Le decían lic para acá, lic para allá. Andaba armado: una escuadra, en una cangurera discreta. Chaparro, moreno, ex militar y con muchos contactos en el gobierno, la policía y la mafia. Iba y venía con información, era puente de comunicación entre unos y otros, y resolvía asuntos con esa labia puntiaguda, ágil, prudente, filosa y con movimientos cargados a la izquierda.
Un caballero en la mesa. Pero a la hora de agarrar los cuchillos, era rápido y eficaz. Igual pasaba con los genitales y sus calenturientos movimientos. Tenía una mujer en cada colonia y a esas había que agregar las que arremangaba en su despacho, otras abogadas que conocía y una que otra cliente que metió bajo su cremallera.
Dicen que de ahí le vino la bronca. También dicen que no. Lo cierto es que su vida era como una licuadora, cuyo botón solo sabía moverse en máxima velocidad. Un día preguntaron por él. Te anda buscando El señor. Él identificaba a los patrones con claves que solo sus allegados conocían: el corto, el alto, el del séptimo mes, el manolarga, el patón, el pilichi, el ponteduro. Pero ese que lo estaba llamando era pesado y cabrón. Con c mayúscula.
Puso los ojos como de canica gorda. Se frotó las manos. Dos minutos de un silencio sin respiración, cuatro pasos para adelante y otros cuatro para atrás. Preguntó a su interlocutor si sabía para qué lo querían. No sé, respondió. Fue un no sé cortante, de esos que ocultan bajo lengua una verdad oscura e inminente. No, no sé. Le dijo a su secretaria que sacara los papeles del expediente que tenía pendiente porque iban a pasar por él otras personas. Le preguntó sobre las citas de ese día. Cancélalas. Se despidió con un nos vemos mañana, tengo que salir de la ciudad.
Agarró la camioneta Lobo, a la que solo se trepaba de un brinco. La prendió y se fue. Dicen, ahí, cerca del pueblo, que sus gritos se escuchaban: que salían del monte como chanates despavoridos, que lloró como ardilla huyendo del incendiado maizal, que pidió perdón como si tuviera a Cristo arriba, en la cruz, frente a él. Alguien le preguntaba con voz fuerte, de esas cuyas palabras se quiebran antes de golpear el aire. Le reclamaba, volvía a preguntar y luego le decía que no era posible tolerar tantas pendejadas y en tan poco tiempo.

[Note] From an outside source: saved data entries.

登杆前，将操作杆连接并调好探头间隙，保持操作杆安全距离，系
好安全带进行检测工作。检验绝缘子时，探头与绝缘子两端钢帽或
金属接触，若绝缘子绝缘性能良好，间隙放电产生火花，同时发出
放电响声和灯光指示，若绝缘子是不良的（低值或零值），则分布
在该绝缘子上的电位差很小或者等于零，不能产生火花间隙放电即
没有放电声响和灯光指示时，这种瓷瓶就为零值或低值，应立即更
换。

Luego unos disparos. Luego el silencio y una calma que no puede creerse ni engullirse. Nadie lo buscó ni al día siguiente ni al siguiente ni al siguiente. Un amigo, de esos de la escuela, supo que estaba desaparecido. Fue a una cita, cerca de la ciudad. Se despidió normal y ya no regresó. La policía, le dijo su secretaria cuando cerraba el despacho, ya sin nadie, solo encontró la Lobo a la orilla de un camino. Tenía las luces prendidas y en el estéreo se escuchaba una y otra vez un narcocorrido.